If you’ve followed this blog series, Part 1 and Part 2 talk about DevOps, its relation to the retail ecosystem, and the 4D approach to it. Besides, it also discusses the defined parameters that are required to withstand the continuous and accelerated development releases.

The concluding piece of this series shall talk about the concepts of story management, branching, CICD, and the high-level plan of action post-build. The development and release cycle, processes, the relevant monitoring metrics of what the development and operations teams require in their daily routines shall be integral to this blog.

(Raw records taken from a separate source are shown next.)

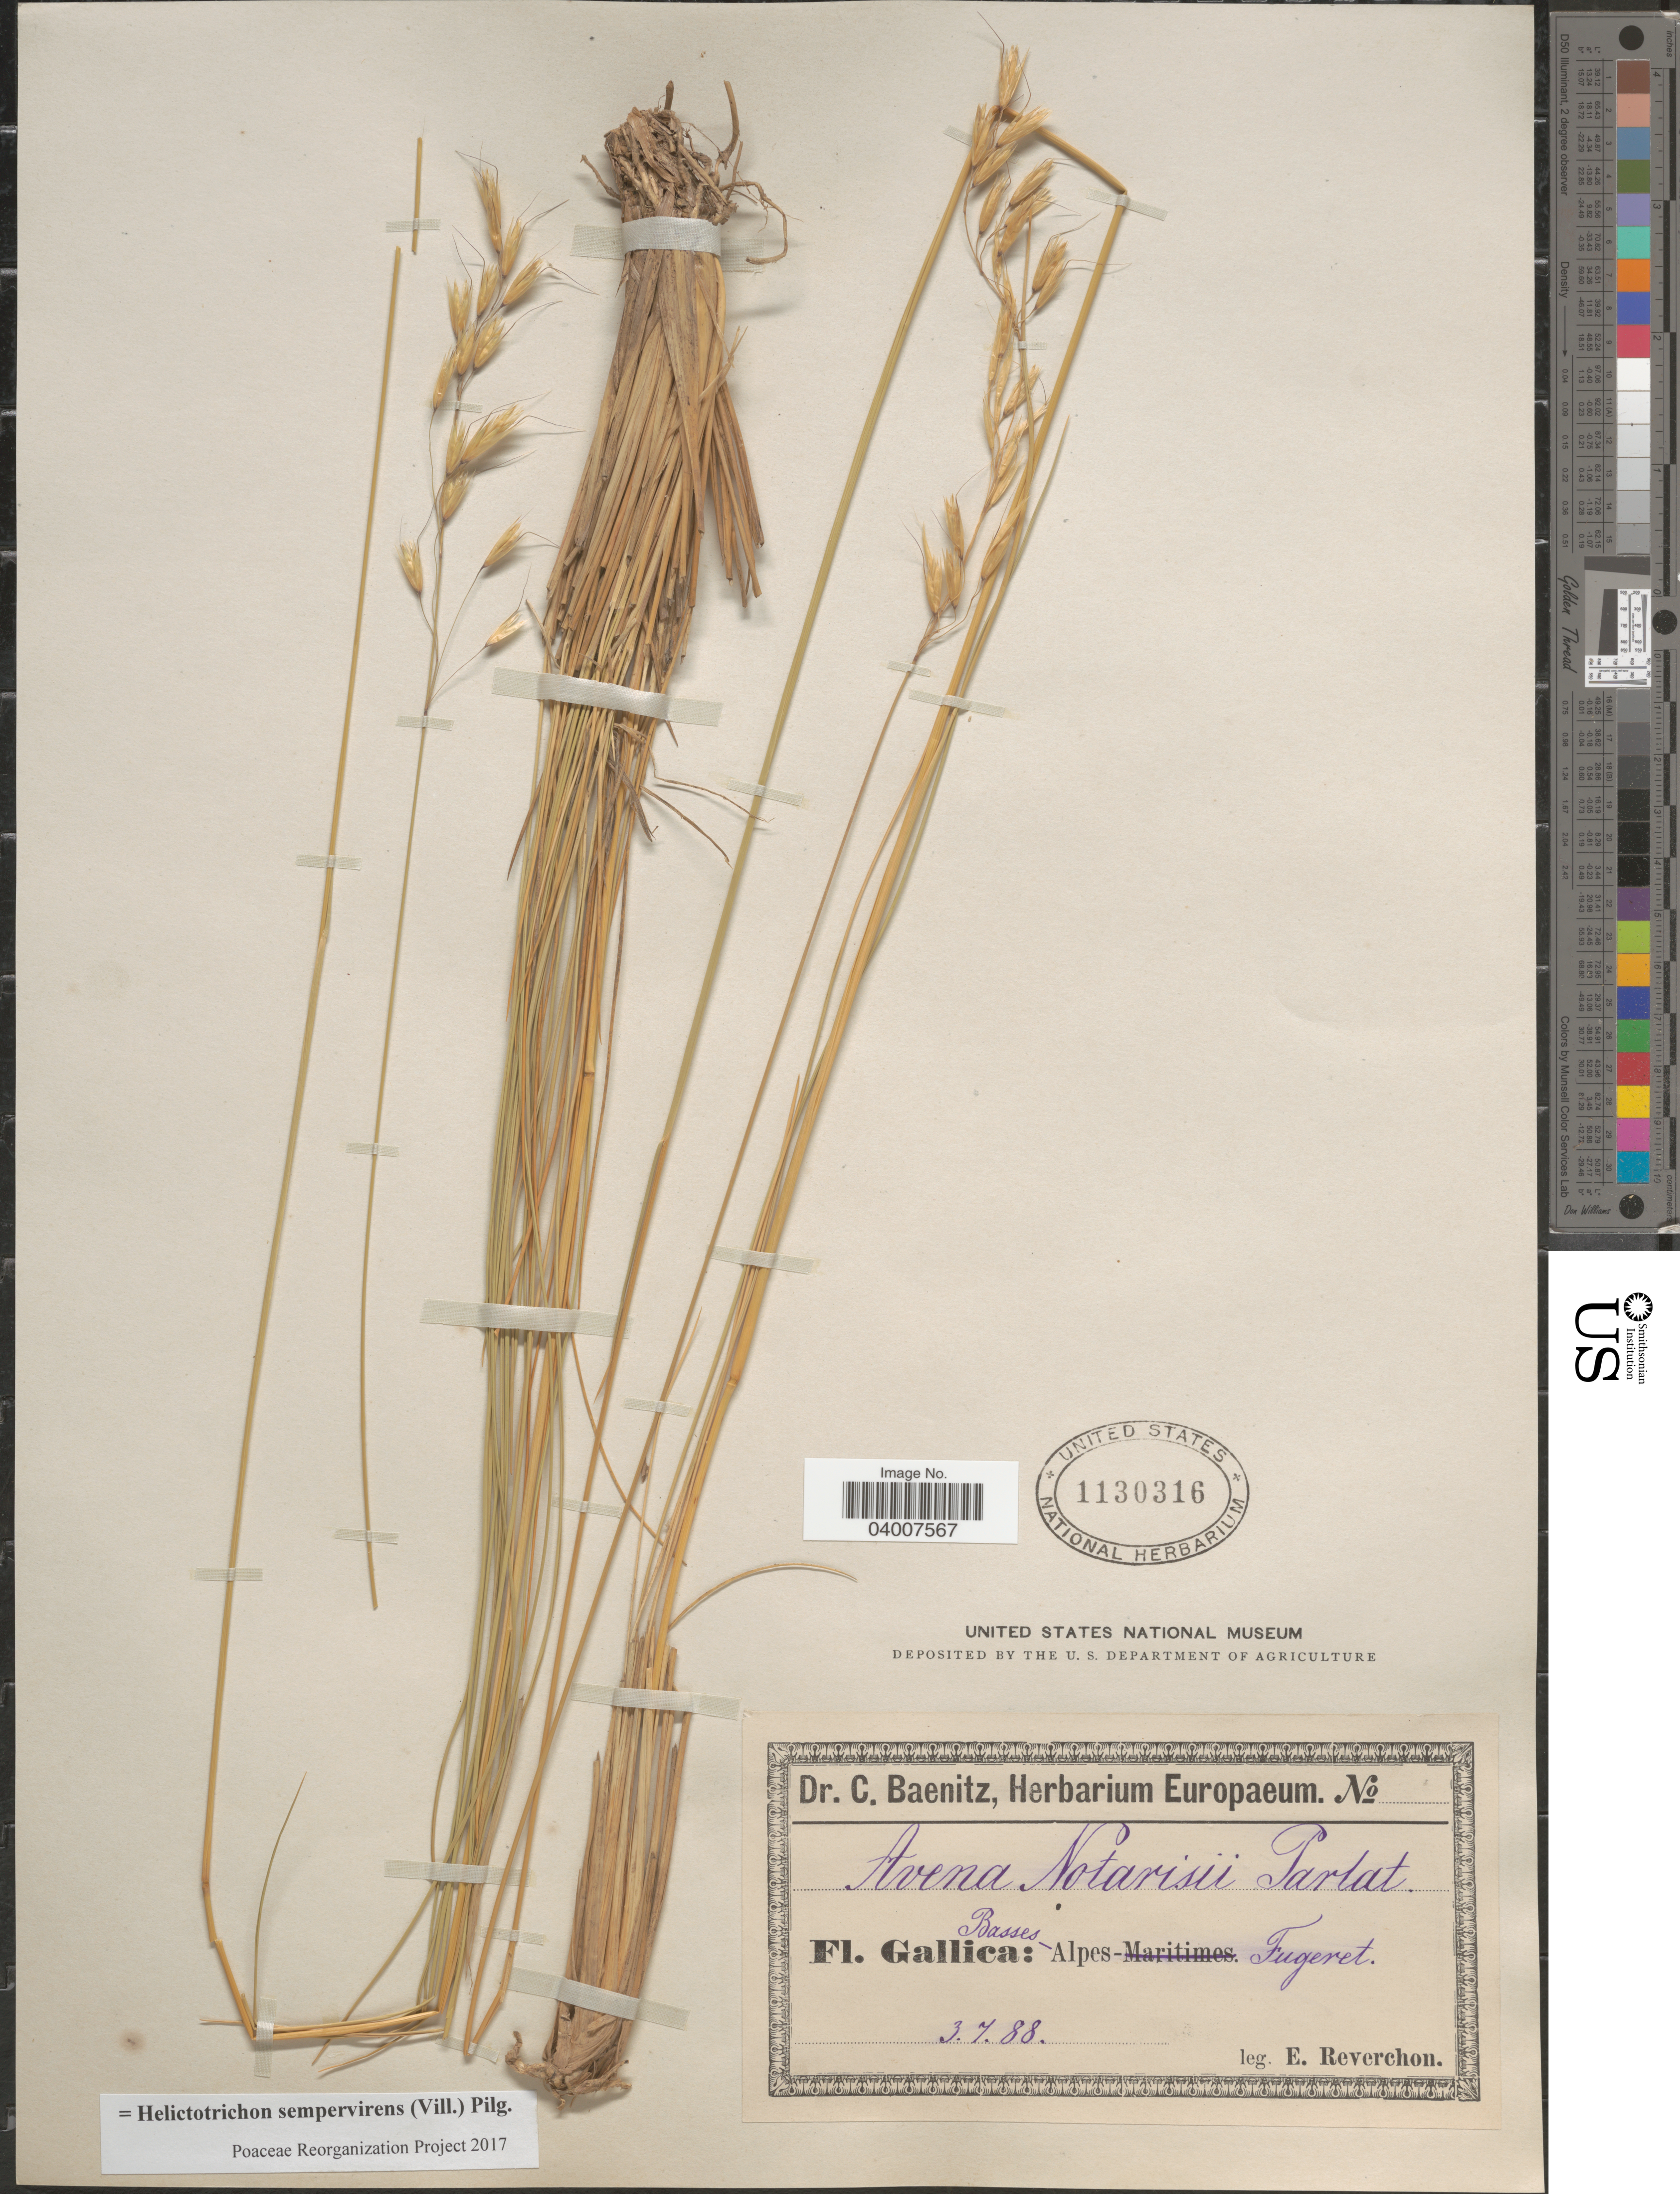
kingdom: Plantae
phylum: Tracheophyta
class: Liliopsida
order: Poales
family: Poaceae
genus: Helictotrichon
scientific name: Helictotrichon sempervirens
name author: (Vill.) Pilg.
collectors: E. Reverchon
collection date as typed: Transcribed d/m/y: 3/7/88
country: France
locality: Gallica: Basses-Alpes, Fugeret.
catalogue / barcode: US 1130316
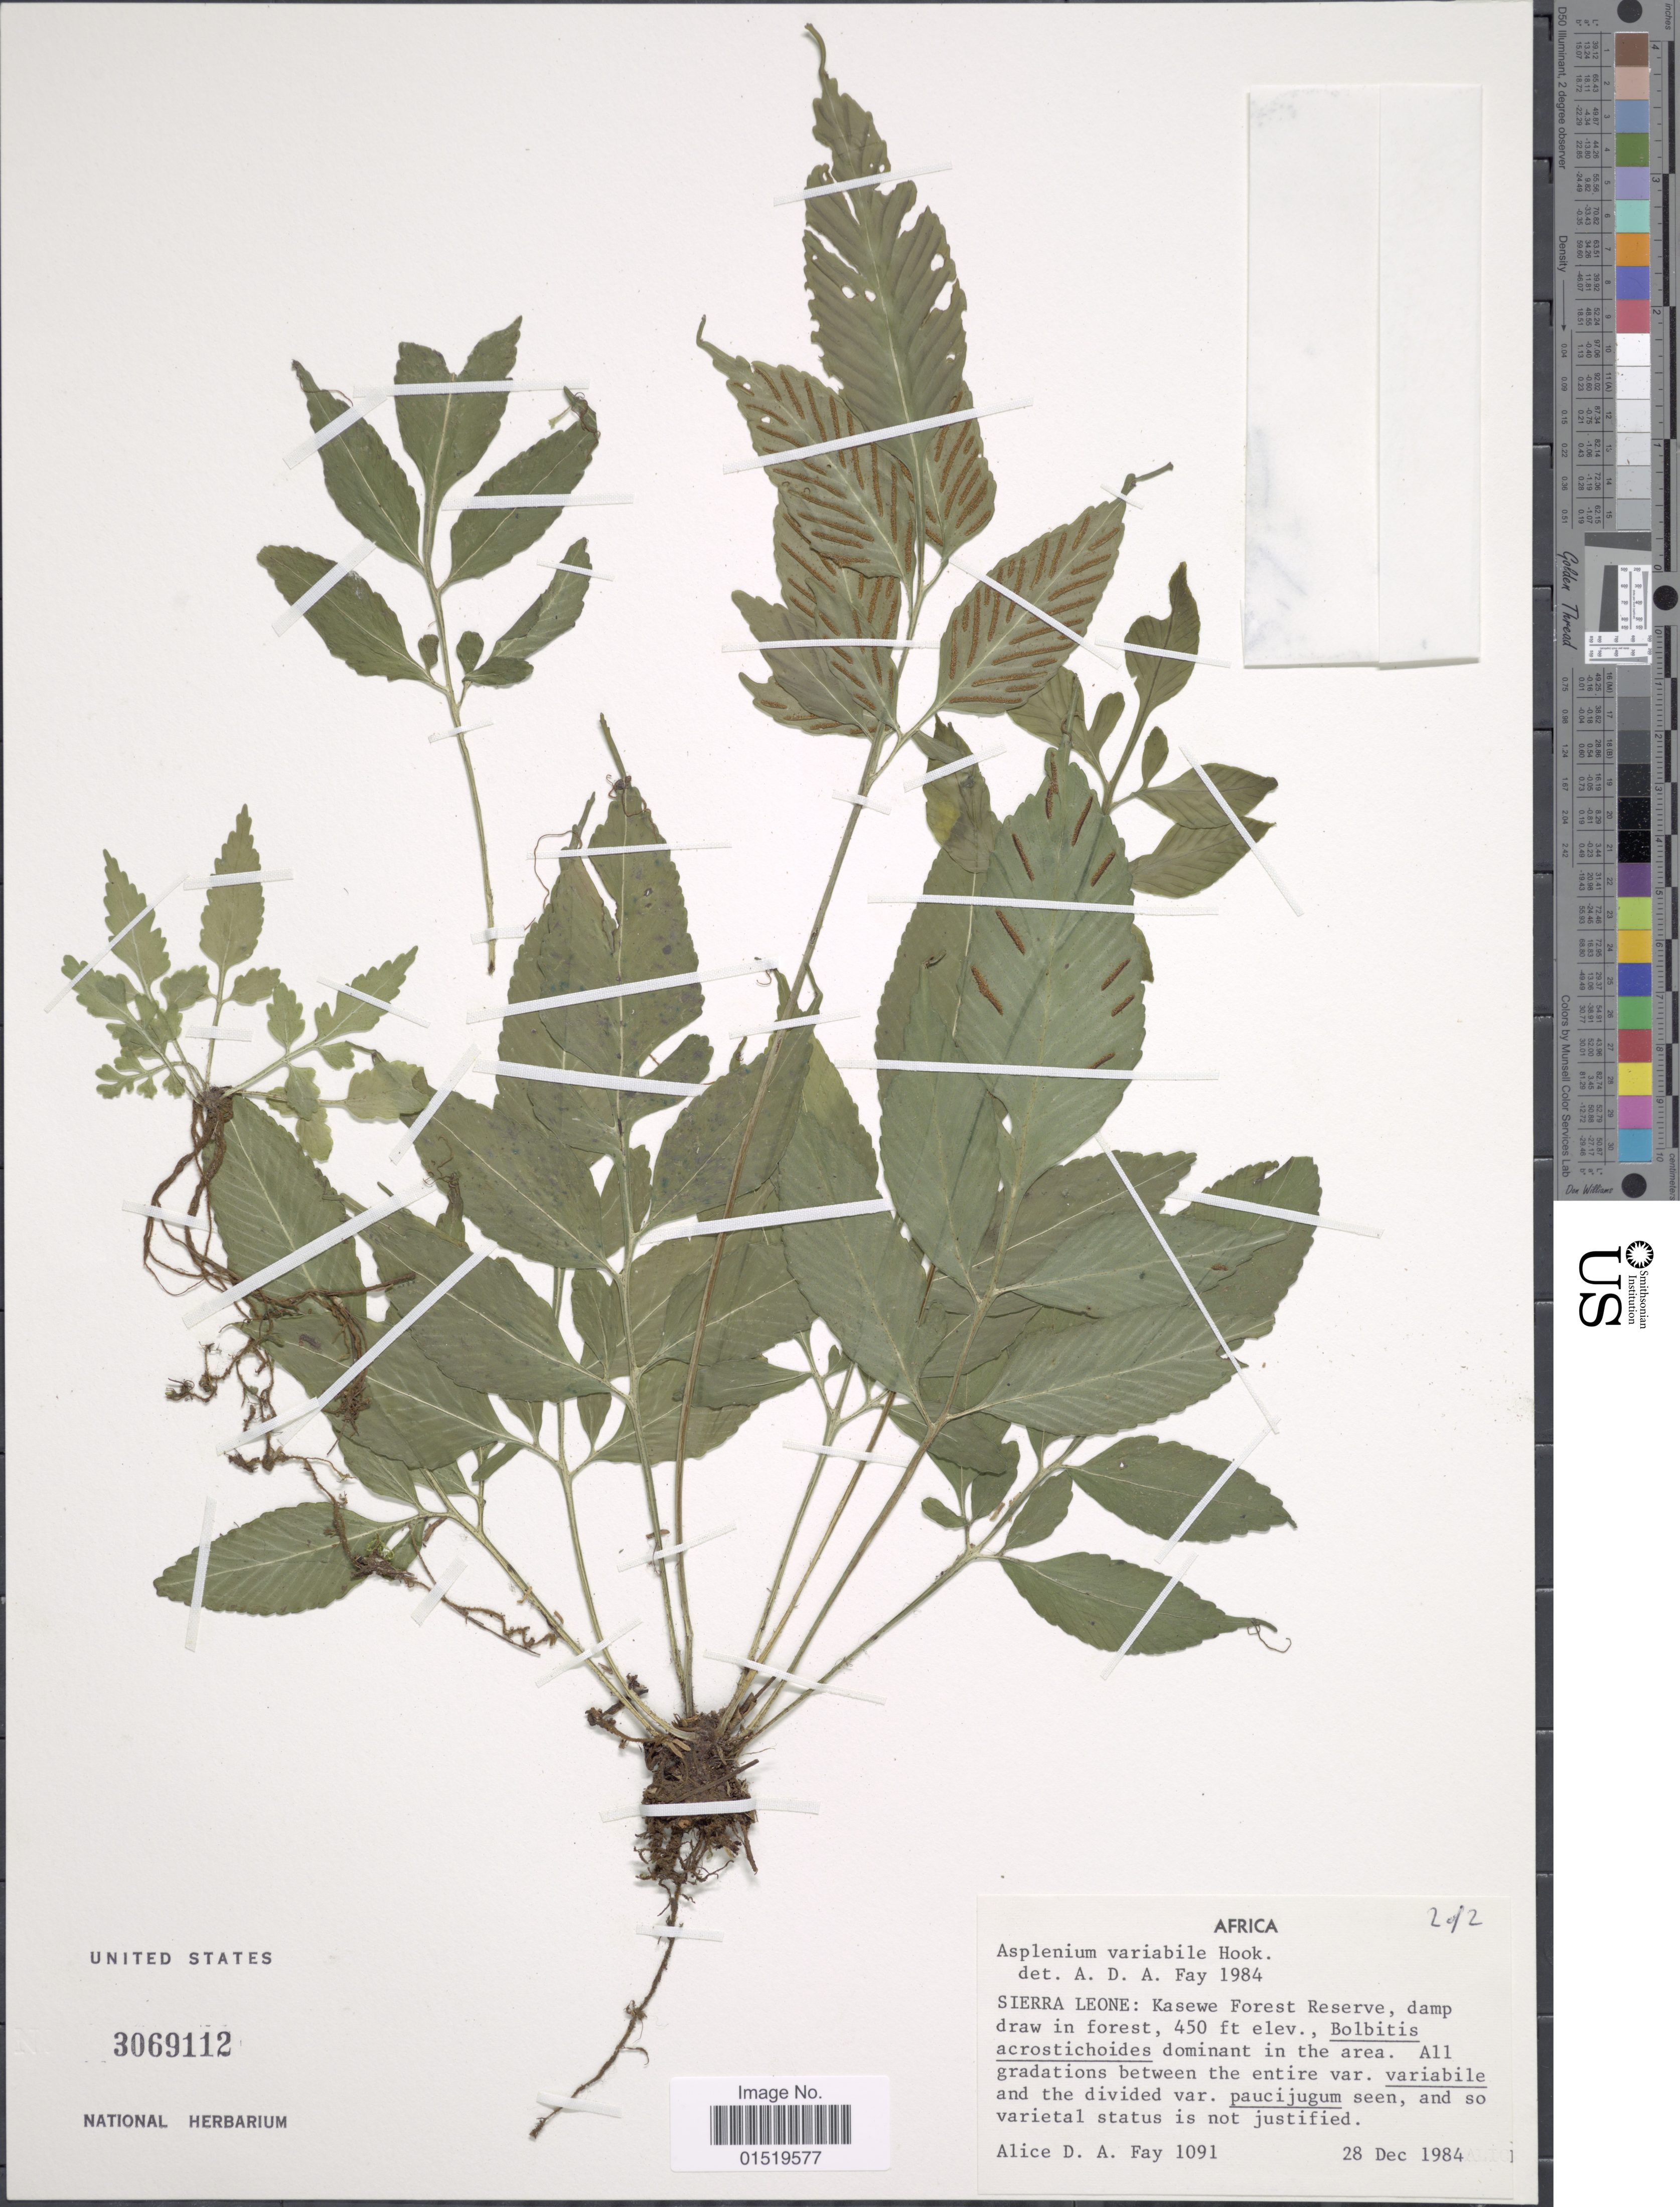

A good strategy requires a robust process. A good process design ensures that an organization finds faster gap resolution methodologies. Some of the crucial factors are:

  1. Including the business team as stakeholders
  2. The process should aim to complement your team structure and not hinder. For example, feature releases must include application team(s) that can come under the same release cycle or break a feature down to accommodate the team cohesiveness. Having a release in production with the feature but not making it live is an unnecessary effort
  3. Must ensure that QA and Ops team are onboarded from the beginning and not later in the release cycle. The cost of quality and maintenance transition shoots up due to inadequate planning
  4. There are challenges to adopting practices like TDD (Test Driven Development) and BDT (Behavior Driven Testing). But like all other processes, you can tune its adoption to fit into the scheme of things. And proper implementation will bring in recurring benefits
  5. Regression testing is crucial. The quality must align with the criticality of the application. For instance, is the app financial, revenue-generating, healthcare-related, or a human resource procedure? In each of these cases, there would be different levels of risk with limited availability of regression testing
  6. Maximum automation is necessary but observing mindfulness is essential. Thus, automation should only happen in areas that have a business requirement
  7. There should be a continuous improvement that involves a thorough analysis of the deliverables. A synthetic script or fake user can simulate near production and find the issues before the go-live happens
  8. Define clear monitoring metrics as part of your adoption process and find the right KPI to tail

A few aspects within the development that accelerate the success of adopting DevOps include

  1. Efficient story management
    1. Common sprint board to centralize feature releases for development
    2. Each feature into multiple tickets for each sub-team (eComm, mComm, Integration, etc.)
    3. Break each new feature for the smallest development period for a faster release cycle
    4. Plan for dependent and sequential features
    5. Discuss features, not tickets in scrums
    6. Have Scrum of Scrums
  2. Code and test script branching
    1. Maintain a stable branch of code with no developer accesses
    2. Source code for each application can be separate. But the branching strategy should be general and common for all feature/application teams
    3. Each feature in sprint has a new short-lived branch for each application that requires a change
  3. CI/CD
    1. All commits, inclusive of merges, to any of the pre-prod branches should trigger CI/CD pipeline (i.e., build, test, deploy and test)
    2. The deployment can happen for each of the application’s environments
    3. All build and deployment must be automated (using a variety of tools based on the existing skillset and convenience)
  4. Post-build process – Have CI/CD pipeline also run the following
    1. Unit tests
    2. Static code analysis
    3. Automated regression tests
    4. Automated performance tests
    5. Automated security analysis

A sample recommended branching that we propose can look like this 



The success of DevOps depends on choosing the right KPI. Taking a cue from the same, we can classify DevOps metrics into five categories. Among those five there are some indispensable KPIs. The proper capturing of these metrics can accurately represent the DevOps performance along with the corrective actions. It should align with the Unified Commerce approach of analyzing your deliverable and putting it back in the system with course correction for an intuitive learning-enabled journey.



The process above is neither exhaustive nor a comprehensive process guide. But it focuses on some of the key factors that you must consider before adopting a DevOps strategy.

We believe that this blog offers key insights about the role of DevOps in some of the Retail digital transformation programs like Unified Commerce. However, any successful iterative programs must comprise a harmonious synergy of a robust strategy, rich processes, advanced technology, and the right tool stack.

DevOps is the perfect pathway to embark upon digital transformation programs.